[What to produce]: Each line of the entries that mentions the string "assign" needs to be reported.

[Source data]:
****

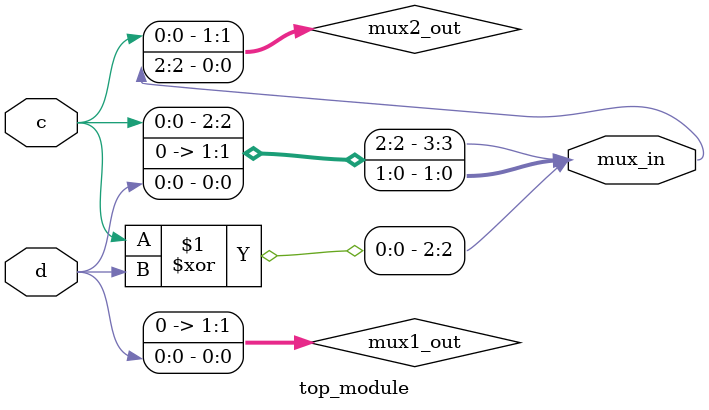
<source format=sv>
module top_module (
    input c,
    input d,
    output [3:0] mux_in
);

    wire [1:0] mux1_out;
    wire [1:0] mux2_out;

    // Implement the Karnaugh map using 2-to-1 multiplexers
    assign mux1_out[0] = d;
    assign mux1_out[1] = 1'b0;
    assign mux2_out[0] = c ^ d;
    assign mux2_out[1] = c;

    // Connect the 2-to-1 multiplexer outputs to the 4-to-1 multiplexer inputs
    assign mux_in[0] = mux1_out[0];
    assign mux_in[1] = mux1_out[1];
    assign mux_in[2] = mux2_out[0];
    assign mux_in[3] = mux2_out[1];

endmodule

</source>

****

[Task result]:
    assign mux1_out[0] = d;
    assign mux1_out[1] = 1'b0;
    assign mux2_out[0] = c ^ d;
    assign mux2_out[1] = c;
    assign mux_in[0] = mux1_out[0];
    assign mux_in[1] = mux1_out[1];
    assign mux_in[2] = mux2_out[0];
    assign mux_in[3] = mux2_out[1];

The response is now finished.